In other words, in this case, they can feel free to vote themselves out of a job by selling Cabela’s because they know they won’t be missing out on pay — in fact, they’ll be getting windfalls.
The Cabela’s executives, according to the SEC filings, would get payouts in a variety of categories. The first is lump sum in cash equal to about three times the executive’s annual salary. That lump sum varies at Cabela’s from $5.5 million for CEO Millner to $1.8 million for Sean Baker, CEO of the company’s credit-card unit.
Then comes 18 months of paid health and dental insurance for all of the top six execs for 18 months — worth about $31,000 for each, according to the filing. Each exec also qualifies for two years of life and disability insurance, at a cost of about $1,500 apiece.
The final piece is some financial engineering, the “accelerated value” of stock options, restricted stock and performance-based stock awards due the executives — worth at least hundreds of thousands to each executive, sometimes much more.
In the end, the total for all the perks in all categories works out like this, according to the April filing, citing estimates based upon a Dec. 31, 2015, change in control:
» CEO Millner, $8.1 million
» President Scott Williams, $3.4 million
» World’s Foremost Bank CEO Baker, $2.6 million
» Chief Financial Officer Ralph Castner, $3.4 million
» Former Chief Operations Officer Michael Copeland, $3.2 million
» Former Chief Merchandising Officer Brian Linneman, $3.6 million
Copeland and Linneman are no longer executive officers of the company, Cabela’s said in the April filing. Copeland became what the company called a “strategic advisor” in March, while Linneman did the same in 2015.
Executive severance pay agreements are ubiquitous in corporate America, part of the executive pay structure at every or nearly every publicly traded company, said Margaret Black, an expert in such matters with the Los Angeles office of executive compensation consultant Pearl Meyer.
“It is a widespread practice,” she said. “Without it, executives might resist a valid offer out of fear of losing their jobs.”

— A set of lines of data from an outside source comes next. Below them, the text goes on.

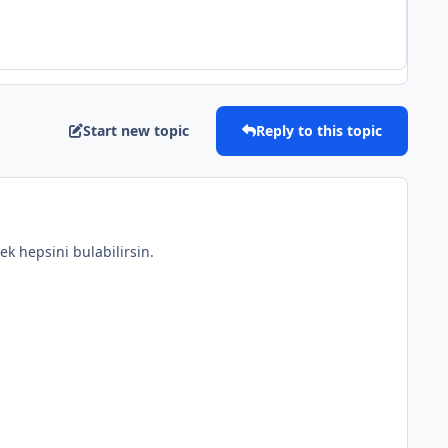
Start new topic
Reply to this topic
ek hepsini bulabilirsin.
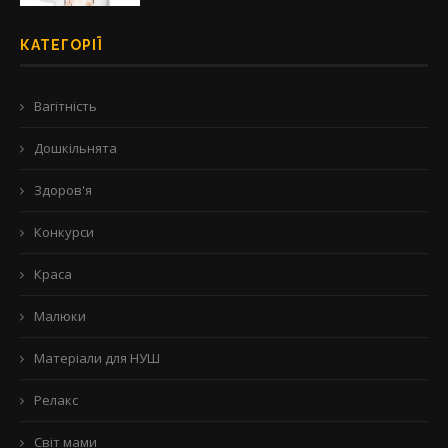
КАТЕГОРІЇ
Вагітність
Дошкільнята
Здоров'я
Конкурси
Краса
Малюки
Матеріали для НУШ
Релакс
Світ мами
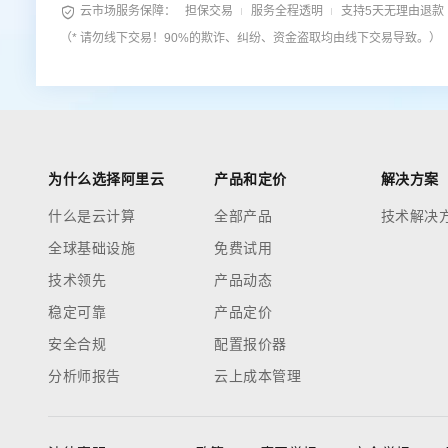

云市场服务保障：
担保交易
服务全程透明
支持5天无理由退款
（* 请勿线下交易！90%的欺诈、纠纷、资金盗取均由线下交易导致。）
为什么选择阿里云
产品和定价
解决方案
什么是云计算
全部产品
技术解决
全球基础设施
免费试用
技术领先
产品动态
稳定可靠
产品定价
安全合规
配置报价器
分析师报告
云上成本管理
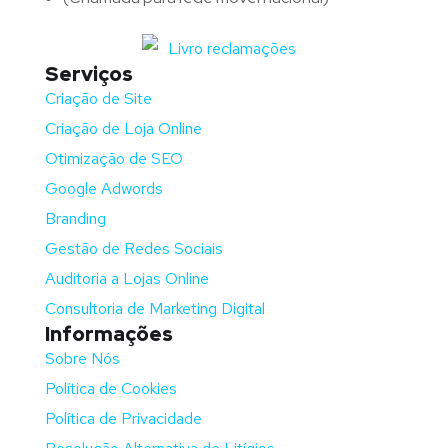
Serviços
Criação de Site
Criação de Loja Online
Otimização de SEO
Google Adwords
Branding
Gestão de Redes Sociais
Auditoria a Lojas Online
Consultoria de Marketing Digital
Informações
Sobre Nós
Política de Cookies
Política de Privacidade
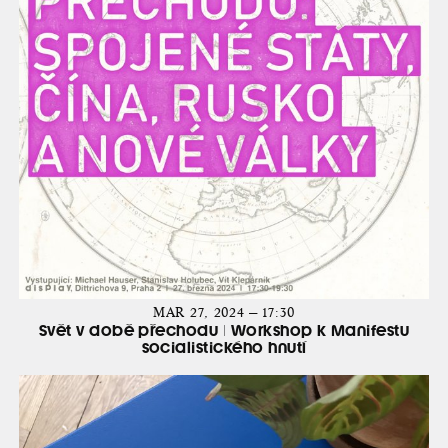
MAR 27, 2024 — 17:30
Svět v době přechodu | Workshop k Manifestu
socialistického hnutí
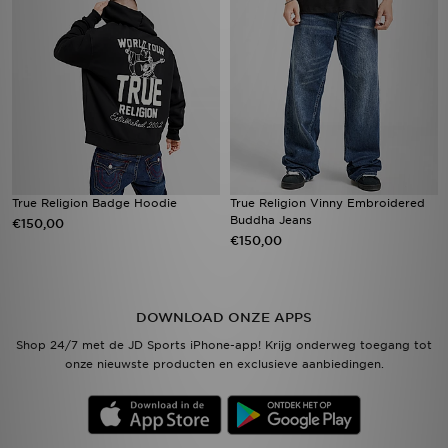
True Religion Badge Hoodie
True Religion Vinny Embroidered
Buddha Jeans
€150,00
€150,00
DOWNLOAD ONZE APPS
Shop 24/7 met de JD Sports iPhone-app! Krijg onderweg toegang tot
onze nieuwste producten en exclusieve aanbiedingen.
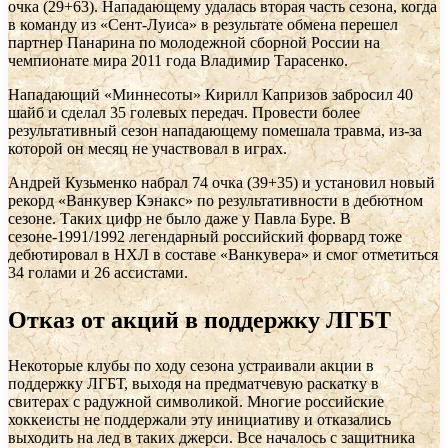
очка (29+63). Нападающему удалась вторая часть сезона, когда
в команду из «Сент-Луиса» в результате обмена перешел
партнер Панарина по молодежной сборной России на
чемпионате мира 2011 года Владимир Тарасенко.
Нападающий «Миннесоты» Кирилл Капризов забросил 40
шайб и сделал 35 голевых передач. Провести более
результативный сезон нападающему помешала травма, из-за
которой он месяц не участвовал в играх.
Андрей Кузьменко набрал 74 очка (39+35) и установил новый
рекорд «Ванкувер Кэнакс» по результативности в дебютном
сезоне. Таких цифр не было даже у Павла Буре. В
сезоне-1991/1992 легендарный российский форвард тоже
дебютировал в НХЛ в составе «Ванкувера» и смог отметиться
34 голами и 26 ассистами.
Отказ от акций в поддержку ЛГБТ
Некоторые клубы по ходу сезона устраивали акции в
поддержку ЛГБТ, выходя на предматчевую раскатку в
свитерах с радужной символикой. Многие российские
хоккеисты не поддержали эту инициативу и отказались
выходить на лед в таких джерси. Все началось с защитника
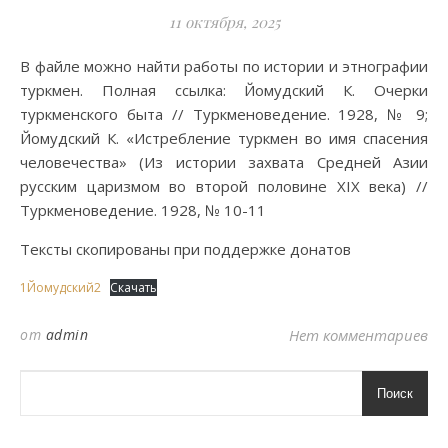
11 октября, 2025
В файле можно найти работы по истории и этнографии
туркмен. Полная ссылка: Йомудский К. Очерки
туркменского быта // Туркменоведение. 1928, № 9;
Йомудский К. «Истребление туркмен во имя спасения
человечества» (Из истории захвата Средней Азии
русским царизмом во второй половине XIX века) //
Туркменоведение. 1928, № 10-11
Тексты скопированы при поддержке донатов
1Йомудский2
Скачать
от
admin
Нет комментариев
Поиск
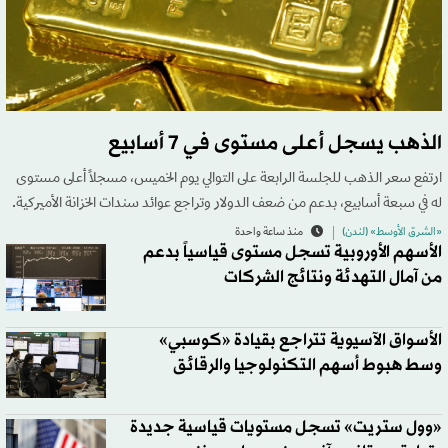
الذهب يسجل أعلى مستوى في 7 أسابيع
ارتفع سعر الذهب للجلسة الرابعة على التوالي يوم الخميس، مسجلاً أعلى مستوى
له في سبعة أسابيع، بدعم من ضعف الدولار وتراجع عوائد سندات الخزانة الأميركية.
«الشرق الأوسط» (لندن)
منذ ساعة واحدة
الأسهم الأوروبية تسجل مستوى قياسياً بدعم
من آمال التهدئة ونتائج الشركات
الأسواق الآسيوية تتراجع بقيادة «كوسبي»
وسط هبوط أسهم التكنولوجيا والرقائق
«وول ستريت» تسجل مستويات قياسية جديدة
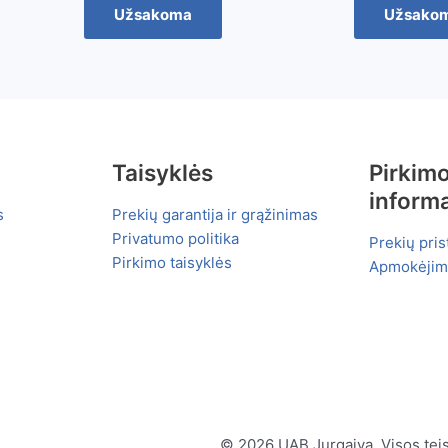
Užsakoma
Užsako
Taisyklės
Pirkim
informa
s
Prekių garantija ir grąžinimas
Privatumo politika
Prekių pri
Pirkimo taisyklės
Apmokėjim
© 2026 UAB Jurgaiva. Visos tei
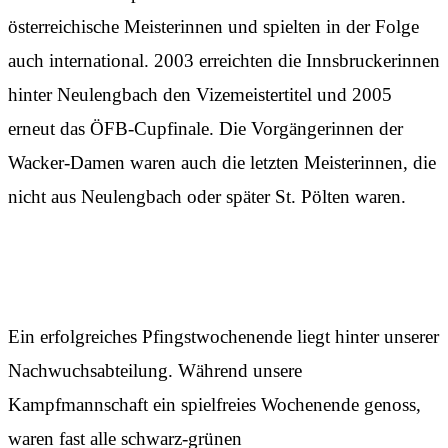
österreichische Meisterinnen und spielten in der Folge
auch international. 2003 erreichten die Innsbruckerinnen
hinter Neulengbach den Vizemeistertitel und 2005
erneut das ÖFB-Cupfinale. Die Vorgängerinnen der
Wacker-Damen waren auch die letzten Meisterinnen, die
nicht aus Neulengbach oder später St. Pölten waren.
Wie die Bienen
Ein erfolgreiches Pfingstwochenende liegt hinter unserer
Nachwuchsabteilung. Während unsere
Kampfmannschaft ein spielfreies Wochenende genoss,
waren fast alle schwarz-grünen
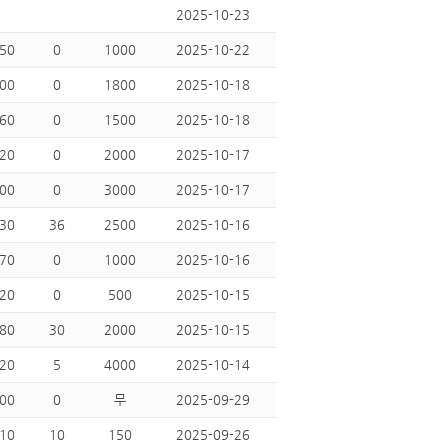
2025-10-23
50
0
1000
2025-10-22
00
0
1800
2025-10-18
60
0
1500
2025-10-18
20
0
2000
2025-10-17
00
0
3000
2025-10-17
30
36
2500
2025-10-16
70
0
1000
2025-10-16
20
0
500
2025-10-15
80
30
2000
2025-10-15
20
5
4000
2025-10-14
00
0
무
2025-09-29
10
10
150
2025-09-26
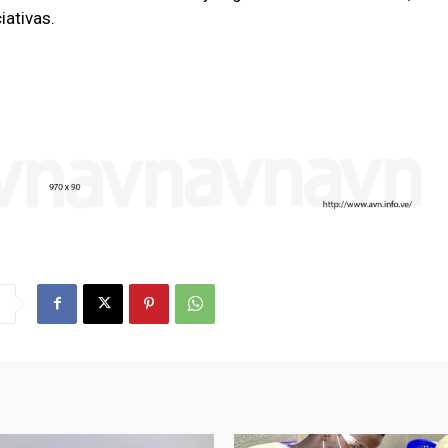
iativas.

Also, Black said, in industries prone to frequent mergers and acquisitions, such as the computer and tech industries a few years back, companies had to offer competitive severance pay or they would not be able to attract good talent, which would be put off by the likelihood of losing it all amid the active consolidations of companies.
Black said severance pay is vetted and approved by directors at publicly traded companies — the shareholder-elected representatives who are charged with looking out for the interests of investors — the same way all other material affairs are.
But the so-called golden parachutes aren’t without their critics. Brandon Rees is the deputy director of the AFL-CIO’s investment office, an umbrella organization for union-sponsored pension plans that have about $560 billion of investments designed to create income and assets for member retirement benefits. And Rees is none too pleased with what is going on in corporate boardrooms.
The severance pay “is emblematic of the inequity between executives and the rank-and-file,” he said. “It sends a disparaging message to the people who created the success in the first place.”
Rees also said it is shareholders who wind up paying for the perks, that the acquiring company knows the cost of the severance benefits and factors it into the purchase price by shaving that much off the final offer. He also said it creates improper incentives for mergers and acquisitions that he believes wouldn’t get done minus the golden parachutes.
“It is just essentially looked upon with great disfavor by shareholders,” Rees said.